Night comes and we see the pit bull’s owners actually kicking it out of the house and into the rain. Heartbreaking. Meanwhile, the cat finds its way stuck in a six-pack of soda can rings.

The pit bull lets helps the cat out, who scratches it because A) cats are mean and B) the cat was intimidated. The poor pit goes back to its house as we see more cuts on the pit, which again is heartbreaking.

Kitty feels sorrow later and tries to pass the bottlecap back to the pit who has fallen asleep. When the pit doesn’t do it, the kitten bravely goes into its kennel and starts kicking its wounds before cuddling up to it and falling asleep, causing the pit to wag and thump its tail.

The pair go out to play as they hear the owner starting to open the door and come out with a chain. The duo escape, freeing the pit from its cruel owner and giving it a friend for life in the kitten.
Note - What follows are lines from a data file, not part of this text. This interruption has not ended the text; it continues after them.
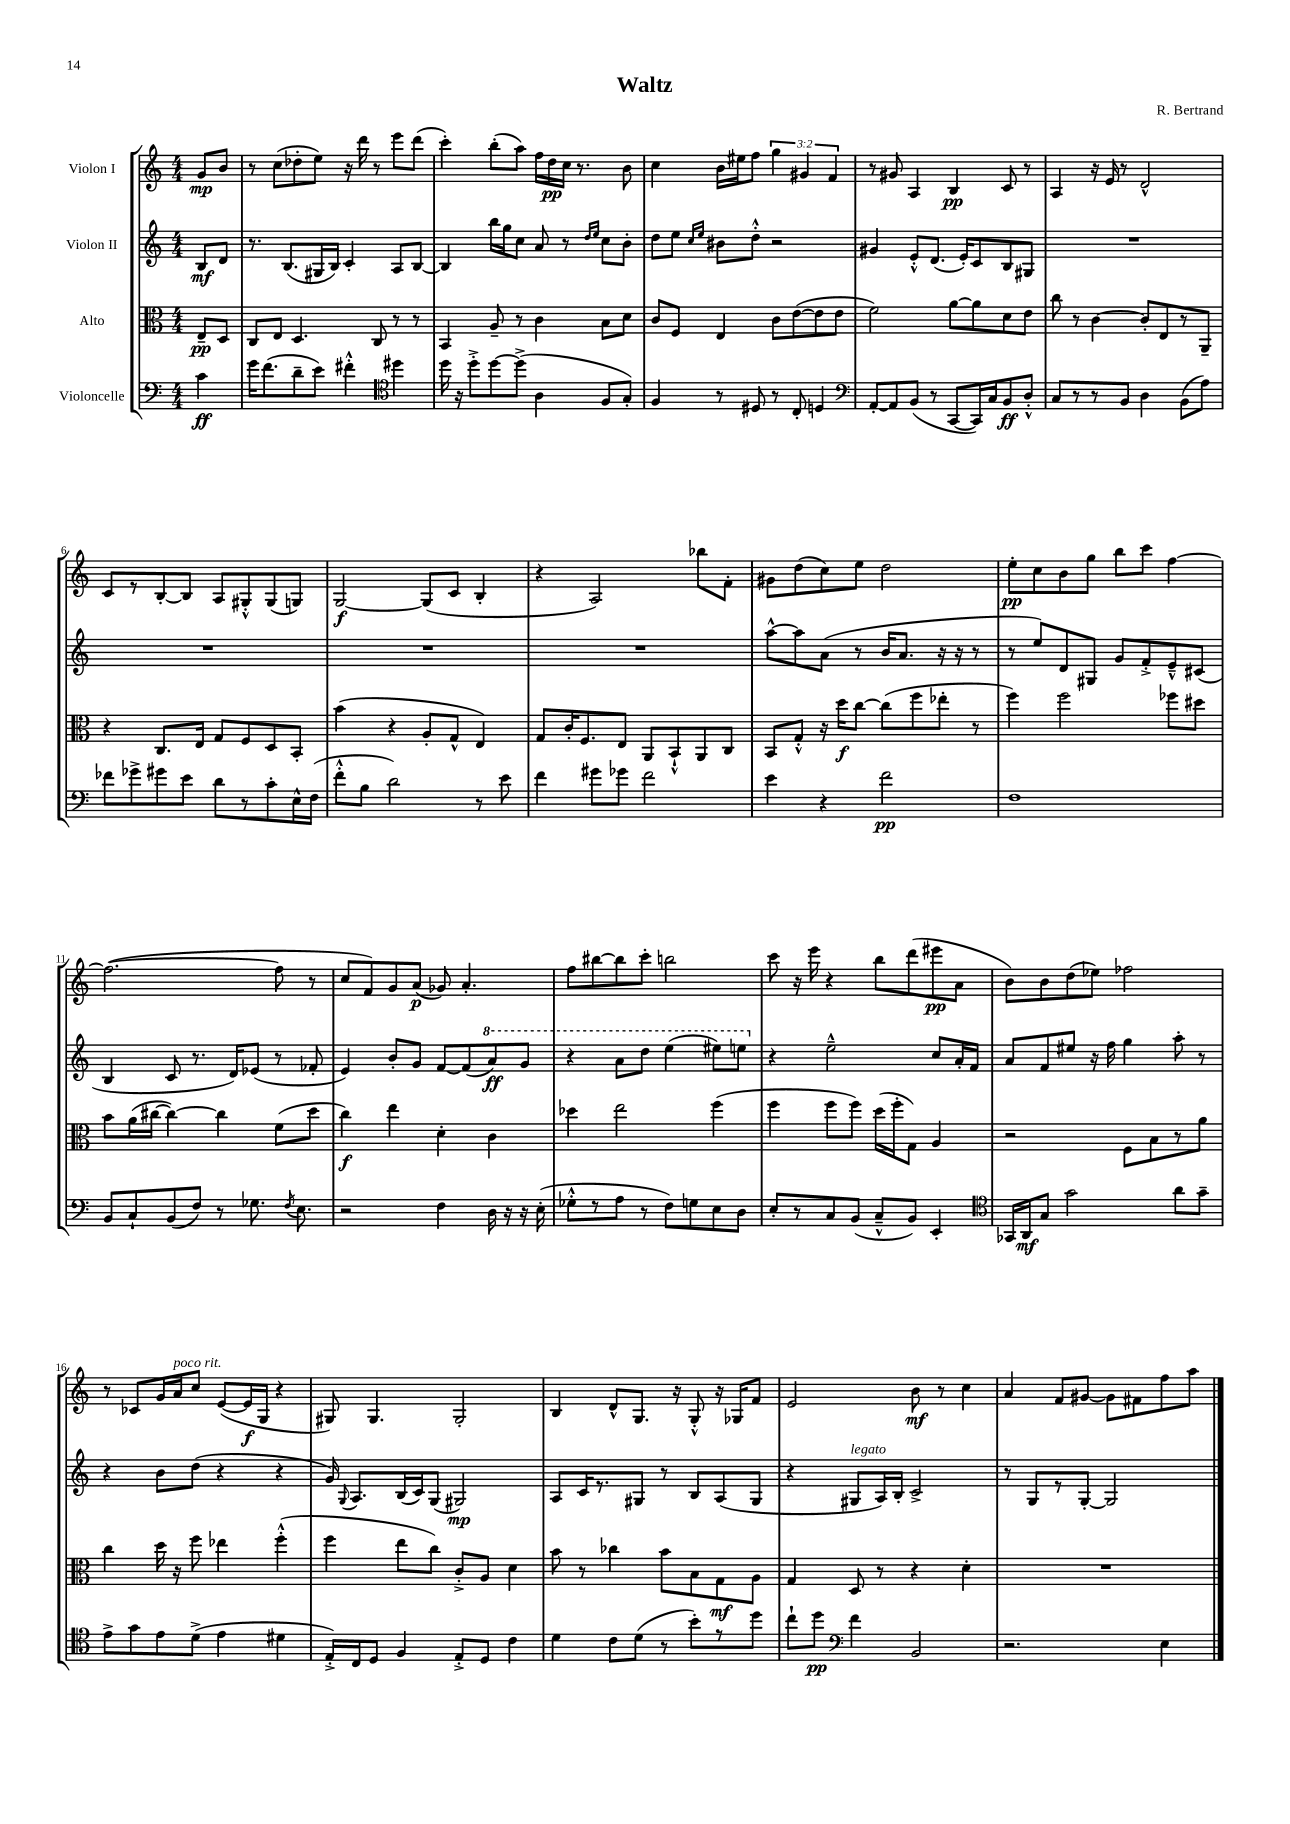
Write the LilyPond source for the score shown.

\header { title = "Waltz" composer = "R. Bertrand" }
<<
\new StaffGroup <<
\new Staff = "s0" \with { instrumentName = "Violon I" } {
    \clef treble \key c \major \numericTimeSignature \time 4/4 \override Staff.TupletNumber.text = #tuplet-number::calc-fraction-text \partial 4
    \autoBeamOff g'8[\mp b'8] |
    r8 c''8[( des''8-. e''8]) r16 d'''16 r8 e'''8[ d'''8]( |
    c'''4-.) b''8[-.( a''8]) f''16[ d''16\pp c''16] r8. b'8 |
    c''4 b'16[ eis''16 f''8] \tuplet 3/2 { g''4 gis'4 f'4 } |
    r8 gis'8 a4 b4\pp c'8 r8 |
    a4 r16 e'16 r8 d'2-^ |
    c'8[ r8 b8~-. b8] a8[ gis8-.-^ gis8( g8]) |
    g2~\f g8[( c'8] b4-. |
    r4 a2) bes''8[ f'8]-. |
    gis'8[ d''8( c''8) e''8] d''2 |
    e''8[-.\pp c''8 b'8 g''8] b''8[ c'''8] f''4~ |
    f''2.~( f''8 r8 |
    c''8[ f'8) g'8 a'8]\p( ges'8) a'4.-. |
    f''8[ bis''8~ bis''8 c'''8]-. b''2 |
    c'''8 r16 e'''16 r4 b''8[ d'''8( eis'''8\pp a'8] |
    b'8[) b'8 d''8( ees''8]) fes''2 |
    r8 ces'8[ g'16 a'16^\markup { \italic "poco rit." } c''8] e'8[~( e'16\f g16] r4 |
    gis8) gis4. gis2-. |
    b4 d'8[-^ g8.] r16 g8-.-^ r16 ges16[ f'8] |
    e'2 b'8\mf r8 c''4 |
    a'4 f'8[ gis'8]~ gis'8[ fis'8 f''8 a''8] \bar "|." |
}
\new Staff = "s1" \with { instrumentName = "Violon II" } {
    \clef treble \key c \major \numericTimeSignature \time 4/4 \partial 4
    \autoBeamOff b8[\mf d'8] |
    r8. b8.[( gis16 b16]) c'4-. a8[ b8]~ |
    b4 b''16[ g''16 c''8] a'8 r8 \grace { d''16[ e''16] } c''8[ b'8]-. |
    d''8[ e''8] \grace { c''16[ e''16] } bis'8[ d''8]-.-^ r2 |
    gis'4 e'8[-.-^ d'8.]( e'16[-.) c'8 b8 gis8] |
    R1 |
    R1 |
    R1 |
    R1 |
    a''8[~-^ a''8 a'8]( r8 b'16[ a'8.] r16 r16 r8 |
    r8 e''8[) d'8 gis8] g'8[ f'8-.-> e'8---^ cis'8]( |
    b4 c'8 r8. d'16[) ees'8]( r8 fes'8-. |
    e'4) b'8[-. g'8] f'8[~ f'8( \ottava #1 a''8\ff) g''8] |
    r4 a''8[ d'''8] e'''4( eis'''8[) e'''8] \ottava #0 |
    r4 e''2---^ c''8[ a'16-. f'16] |
    a'8[ f'8 eis''8] r16 f''16 g''4 a''8-. r8 |
    r4 b'8[ d''8]( r4 r4 |
    g'16) \appoggiatura { g8 } a8.[ b16( c'16) g8]( gis2\mp) |
    a8[ c'16 r8. gis8] r8 b8[ a8( gis8] |
    r4 gis8[^\markup { \italic "legato" } a16) b16]-. c'2-> |
    r8 g8[ r8 g8]~-. g2 \bar "|." |
}
\new Staff = "s2" \with { instrumentName = "Alto" } {
    \clef alto \key c \major \numericTimeSignature \time 4/4 \partial 4
    \autoBeamOff e8[--\pp d8] |
    c8[ e8] d4. c8 r8 r8 |
    b,4 a8-- r8 c'4 b8[ d'8] |
    c'8[ f8] e4 c'8[ e'8~( e'8 e'8] |
    f'2) a'8[~ a'8 d'8 e'8] |
    c''8 r8 c'4~ c'8[-. e8 r8 a,8]-- |
    r4 c8.[ e16] g8[ f8 d8 b,8]-. |
    b'4( r4 a8[-. g8]-^ e4) |
    g8[ c'16-. f8. e8] a,8[ b,8-!-^ a,8 c8] |
    b,8[ g8]-.-^ r16 d''16[\f c''8]~ c''8[( f''8 ees''8]-. r8 |
    f''4) f''2 fes''8[ dis''8] |
    b'8[ a'16( cis''16]~ cis''4~) cis''4 f'8[( d''8] |
    c''4\f) e''4 d'4-. c'4 |
    des''4 e''2 f''4( |
    f''4 f''8[ f''8]) d''16[( f''16-. g8]) a4 |
    r2 f8[ b8 r8 a'8] |
    c''4 d''16 r16 f''8 ees''4 f''4-.-^( |
    f''4 e''8[ c''8]) c'8[-.-> a8] d'4 |
    b'8 r8 ces''4 b'8[ b8 g8\mf a8] |
    g4 d8 r8 r4 d'4-. |
    R1 \bar "|." |
}
\new Staff = "s3" \with { instrumentName = "Violoncelle" } {
    \clef bass \key c \major \numericTimeSignature \time 4/4 \partial 4
    \autoBeamOff c'4\ff |
    g'16[ f'8.( d'8-- e'8]) fis'4-.-^ \clef tenor dis''4 |
    d''16 r16 d''8[-.-> d''8~ d''8]->( a4 f8[ g8]-.) |
    f4 r8 dis8 r8 c8-. d4 |
    \clef bass a,8[~-. a,8 b,8]( r8 c,8[~ c,16) c16 b,8\ff d8]-.-^ |
    c8[ r8 r8 b,8] d4 b,8[( a8]) |
    fes'8[ ges'8-> gis'8 e'8] d'8[ r8 c'8-. e16-^ f16]( |
    f'8[-.-^ b8] d'2) r8 e'8 |
    f'4 gis'8[ ges'8] f'2 |
    e'4 r4 f'2\pp |
    f1 |
    b,8[ c8-! b,8( f8]) r8 ges8. \acciaccatura { f8 } e8. |
    r2 f4 d16 r16 r16 e16-.( |
    ges8[-.-^ r8 a8] r8 f8[) g8 e8 d8] |
    e8[-. r8 c8 b,8]( c8[---^ b,8]) e,4-. |
    \clef tenor ges,16[ a,16\mf g8] g'2 a'8[ g'8]-- |
    e'8[-> g'8 e'8 d'8]->( e'4 dis'4 |
    e16[-.->) c16 d8] f4 e8[-.-> d8] c'4 |
    d'4 c'8[ d'8]( r8 b'8[-.) r8 d''8] |
    c''8[-! d''8]\pp \clef bass f'4 b,2 |
    r2. e4 \bar "|." |
}
>>
>>
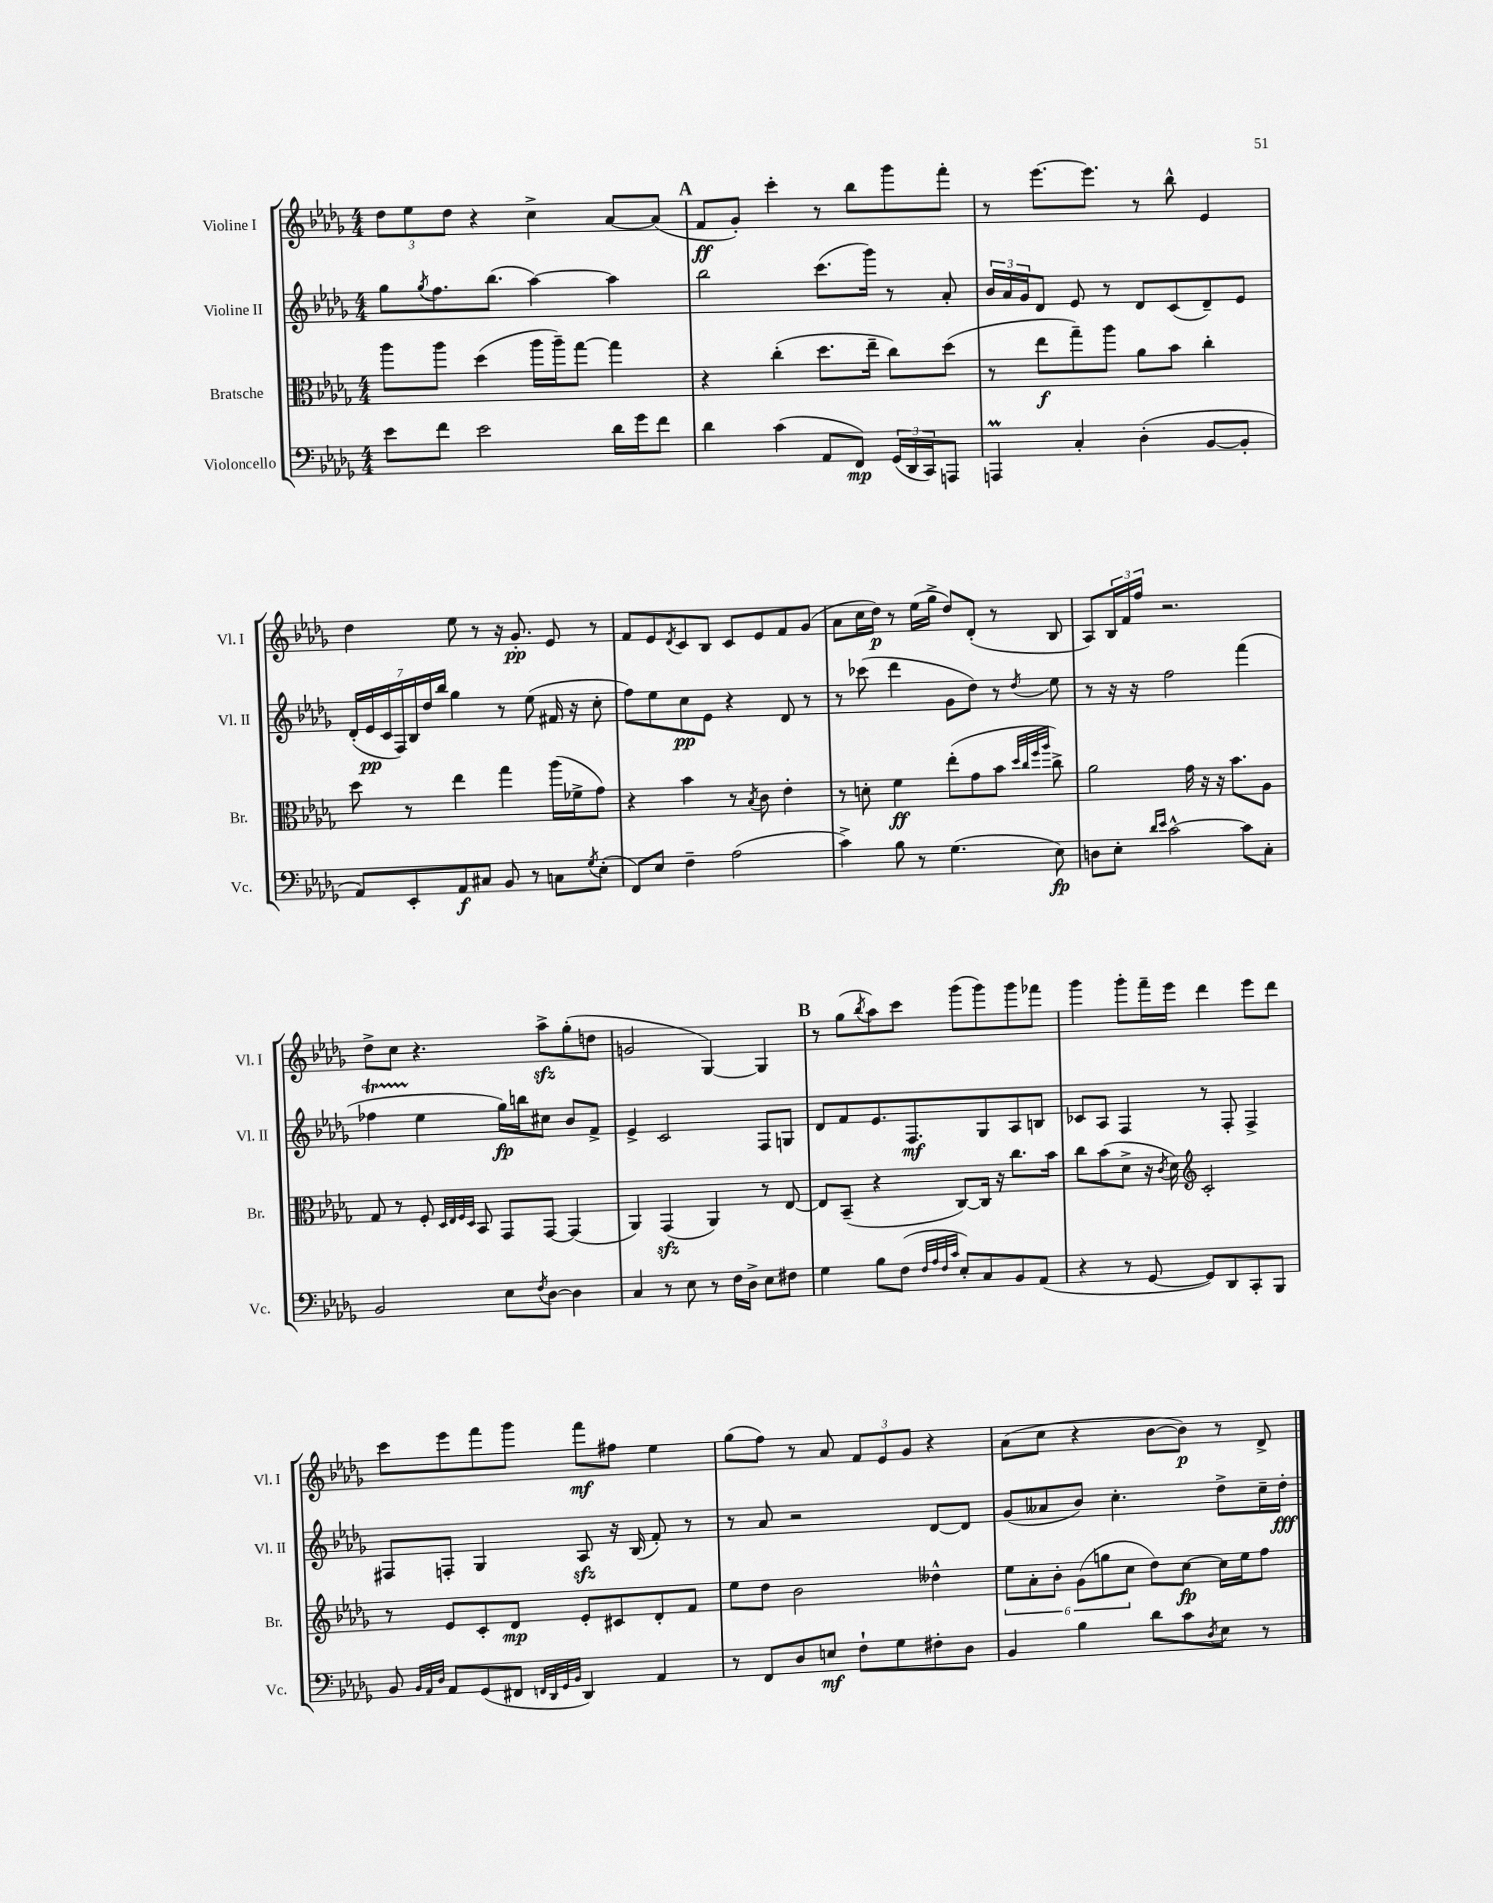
<<
\new StaffGroup <<
\new Staff = "s0" \with { instrumentName = "Violine I" shortInstrumentName = "Vl. I" } {
    \clef treble \key des \major \numericTimeSignature \time 4/4
    \tuplet 3/2 { des''8 ees''8 des''8 } r4 c''4-> aes'8~ aes'8( |
    \mark \markup { \bold "A" } f'8\ff ges'8-.) c'''4-. r8 bes''8 ges'''8 f'''8-. |
    r8 ees'''8.~ ees'''8. r8 bes''8-^ ees'4 |
    des''4 ees''8 r8 r16 ges'8.-.\pp ees'8 r8 |
    f'8 ees'8 \acciaccatura { des'8 } c'8 bes8 c'8 ees'8 f'8 ges'8( |
    aes'8 c''16 des''16\p) r8 ees''16( ges''16-> des''8) des'8-.( r8 bes8 |
    aes8) \tuplet 3/2 { bes16 f'16 f''16 } r2. |
    des''8-> c''8 r4. aes''8->\sfz ges''8-.( d''8 |
    g'2 ges4~) ges4 |
    \mark \markup { \bold "B" } r8 ges''8( \acciaccatura { bes''8 } aes''8) c'''8 ges'''8( ges'''8) ges'''8 fes'''8 |
    ges'''4 ges'''8-. f'''16-- ees'''16 des'''4 ees'''8 des'''8 |
    c'''8 ees'''8 f'''8 ges'''8 f'''8\mf fis''8 ees''4 |
    ges''8( f''8) r8 aes'8 \tuplet 3/2 { f'8 ees'8 ges'8 } r4 |
    aes'8( c''8 r4 bes'8~ bes'8\p) r8 des'8-> \bar "|." |
}
\new Staff = "s1" \with { instrumentName = "Violine II" shortInstrumentName = "Vl. II" } {
    \clef treble \key des \major \numericTimeSignature \time 4/4
    ges''8 \acciaccatura { ges''8 } f''8. bes''8.( aes''4~) aes''4 |
    \mark \markup { \bold "A" } bes''2 c'''8.( ges'''16) r8 aes'8-. |
    \tuplet 3/2 { bes'16 aes'16 ges'16 } des'8 ees'8 r8 des'8 c'8( des'8--) ees'8 |
    \tuplet 7/4 { des'16-.( ees'16\pp c'16 f16) bes16 des''16 bes''16 } ges''4 r8 ees''8( fis'16 r16 c''8-. |
    f''8) ees''8 c''8\pp ees'8 r4 des'8 r8 |
    r8 ces'''8( des'''4 ges'8 des''8) r8 \acciaccatura { des''8 } ees''8 |
    r8 r16 r16 f''2 f'''4( |
    fes''4\startTrillSpan ees''4\stopTrillSpan ges''16\fp) b''16 cis''8 bes'8 f'8-> |
    ees'4-> c'2 f8 g8 |
    \mark \markup { \bold "B" } des'8 f'8 ees'8. f8.\mf ges8 aes8 b8 |
    ces'8 aes8 f4 r8 f8-. f4-> |
    fis8 f8-. ges4 aes8\sfz r16 bes16( f'8-.) r8 |
    r8 aes'8 r2 des'8~ des'8 |
    ges'8( aeses'8 bes'8) c''4.-. des''8-> c''16-- des''16-.\fff \bar "|." |
}
\new Staff = "s2" \with { instrumentName = "Bratsche" shortInstrumentName = "Br." } {
    \clef alto \key des \major \numericTimeSignature \time 4/4
    aes''8 aes''8 des''4( aes''16 aes''16--) ges''8~ ges''4 |
    \mark \markup { \bold "A" } r4 c''4-.( des''8. ees''16-- c''8) des''8( |
    r8 ees''8\f ges''8--) aes''8 aes'8 bes'8 c''4-. |
    des''8 r8 ees''4 ges''4 aes''16( fes'16-> ges'8) |
    r4 bes'4 r8 \acciaccatura { bes8 } c'8 ees'4-. |
    r8 d'8-. f'4\ff ees''8-.( ges'8 bes'8 \grace { des''32 c''32 f''32 aes''32 } c''8->) |
    aes'2 ges'16 r16 r16 bes'8. aes8 |
    ges8 r8 f8-. \grace { des32 ees32 f32 des32 } bes,8 ges,8 ges,8~ ges,4( |
    aes,4) ges,4\sfz( aes,4) r8 ees8~ |
    \mark \markup { \bold "B" } ees8 bes,8--( r4 c8~) c16 r16 c''8. bes'16 |
    c''8 bes'8( des'8-> r16 \acciaccatura { c'8 } des'16) \clef treble c'2-. |
    r8 ees'8 c'8-. des'8\mp ees'8-. cis'8 des'8-. f'8 |
    ees''8 des''8 bes'2 deses''4-^ |
    \tuplet 6/4 { ees''8 aes'8-. bes'8-. ges'8( g''8 c''8 } des''8) c''8~\fp c''16 ees''16 f''8 \bar "|." |
}
\new Staff = "s3" \with { instrumentName = "Violoncello" shortInstrumentName = "Vc." } {
    \clef bass \key des \major \numericTimeSignature \time 4/4
    ees'8 f'8 ees'2 des'16 ges'16 f'8 |
    \mark \markup { \bold "A" } des'4 c'4( aes,8 f,8\mp) \tuplet 3/2 { ges,16( des,16 c,16) } a,,8 |
    a,,4\prall c4-. des4-.( bes,8~ bes,8-. |
    aes,8) ees,8-. aes,8\f cis8 bes,8 r8 c8 \acciaccatura { ges8 } ees8-.( |
    f,8) ees8 f4-- aes2( |
    c'4->) bes8 r8 ges4.( ees8\fp) |
    d8 ees8-. \grace { des'16 ees'16 } c'2~-^ c'8 c8-. |
    bes,2 ees8 \acciaccatura { f8 } des8~ des4 |
    c4 r8 ees8 r8 f16 des16-> ees8 fis8 |
    \mark \markup { \bold "B" } ges4 bes8 f8( \grace { f32 aes32 f32 c'32 } ees8-.) c8 bes,8 aes,8( |
    r4 r8 ges,8~ ges,8) des,8 c,8-. bes,,8 |
    bes,8 \grace { bes,32 aes,32 des32 } aes,8 ges,8( fis,8 \grace { f,32 des,32 ges,32 bes,32 } des,4) aes,4 |
    r8 f,8 des8 e8\mf f8-! ges8 fis8-. des8 |
    bes,4 bes4 des'8 c'8 \acciaccatura { des8 } ees8 r8 \bar "|." |
}
>>
>>
\layout { \context { \Score \remove "Bar_number_engraver" } }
As the story ends, the pair find two owners who love them for exactly who they are.

Extras:

“The Making of Kitbull” is about four minutes and is exactly as it sounds, featuring footage and interviews of the animators discussing and making their masterpiece.

Should you watch it?

Maybe it is because I have a rescue pit breed dog myself who came from a bad home, but this short hit me HARD. I felt strong emotions of anger at the owners, pity for the poor pup, and I swear my heart grew three sizes bigger at the end. I can’t recommend this short enough. Show it to everybody you know. Watch it.